Gelatine-Streit zieht sich

■ Exportverbot für britische Rinderprodukte auf Messers Schneide

Brüssel (taz) – Der Kampf um die britische Gelatine geht weiter. Die Lockerung des Exportverbots für das Geliermittel sowie Talg und Rindersperma hat inzwischen eine politische Bedeutung erlangt, die in keinem Verhältnis mehr zur ökonomischen Relevanz der betroffenen Branchen steht. Bei den besonders umstrittenen britischen Gelatinefabriken arbeiten nur rund 500 Menschen.

Eigentlich sollte gestern alles ganz schnell gehen. Der Ständige Veterinärausschuß, in dem alle Mitgliedsstaaten der EU vertreten sind, hatte sich bereits am letzten Mittwoch auf eine Lockerung des seit März bestehenden Exportverbots zubewegt. Im Verlauf des Vormittags überlegten aber neben Österreich und Spanien plötzlich auch wieder Belgien, Portugal und Griechenland, mit den skeptischen Deutschen zu stimmen. Bei Redaktionsschluß stand die Diskussion „auf des Messers Schneide“, wie es in österreichischen Delegationskreisen hieß.

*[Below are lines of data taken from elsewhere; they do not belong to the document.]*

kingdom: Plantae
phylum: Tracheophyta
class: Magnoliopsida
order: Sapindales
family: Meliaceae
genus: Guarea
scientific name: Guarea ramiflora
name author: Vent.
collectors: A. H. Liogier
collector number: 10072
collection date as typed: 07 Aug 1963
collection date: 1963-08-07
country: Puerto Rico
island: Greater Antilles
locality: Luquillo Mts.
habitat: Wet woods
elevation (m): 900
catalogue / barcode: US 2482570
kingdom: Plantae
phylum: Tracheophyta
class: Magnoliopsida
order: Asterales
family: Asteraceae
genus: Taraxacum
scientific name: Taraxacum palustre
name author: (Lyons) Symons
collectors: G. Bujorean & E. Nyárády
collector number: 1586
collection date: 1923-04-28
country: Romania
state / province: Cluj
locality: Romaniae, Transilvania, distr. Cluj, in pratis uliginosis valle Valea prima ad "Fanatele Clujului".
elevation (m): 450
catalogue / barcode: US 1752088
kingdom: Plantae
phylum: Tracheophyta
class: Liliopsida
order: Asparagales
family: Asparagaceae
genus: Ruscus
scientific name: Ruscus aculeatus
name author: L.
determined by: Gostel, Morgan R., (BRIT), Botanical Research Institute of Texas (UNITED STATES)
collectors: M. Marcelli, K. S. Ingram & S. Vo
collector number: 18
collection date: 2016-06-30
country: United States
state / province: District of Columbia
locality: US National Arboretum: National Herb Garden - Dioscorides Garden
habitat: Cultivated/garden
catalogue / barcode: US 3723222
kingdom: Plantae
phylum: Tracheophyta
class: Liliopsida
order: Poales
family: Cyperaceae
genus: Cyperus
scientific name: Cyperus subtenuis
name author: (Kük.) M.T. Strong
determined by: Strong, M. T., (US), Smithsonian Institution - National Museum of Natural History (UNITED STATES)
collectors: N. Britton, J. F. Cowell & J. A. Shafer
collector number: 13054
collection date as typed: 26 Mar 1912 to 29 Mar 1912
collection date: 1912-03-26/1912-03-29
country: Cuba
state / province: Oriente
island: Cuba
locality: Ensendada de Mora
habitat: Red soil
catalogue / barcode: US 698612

Vordergründig geht es dabei um die wissenschaftliche Kontroverse, ob Rindergelatine nur dann sicher sei, wenn das Rohmaterial (Häute und Knochen) aus Gegenden mit geringer BSE-Belastung stamme. Laut der Gegenposition, auf die sich auch die Kommission zu stützen versucht, reicht es aus, wenn bei der Gelatine-Herstellung bestimmte Vorsichtsmaßnahmen eingehalten werden.

Tatsächlich dürfte der Gelatinestreit jedoch vor allem dazu benutzt werden, von den Briten eine striktere Ausgestaltung ihres selektiven Schlachtprogrammes zu erzwingen. Erst gestern morgen legte Landwirtschaftsminister Douglas Hogg eine neue Version des britischen Plans zur Ausmerzung besonders gefährdeter Rinder vor. Statt 42.000 Rindern sollen nun 80.000 Tiere dran glauben.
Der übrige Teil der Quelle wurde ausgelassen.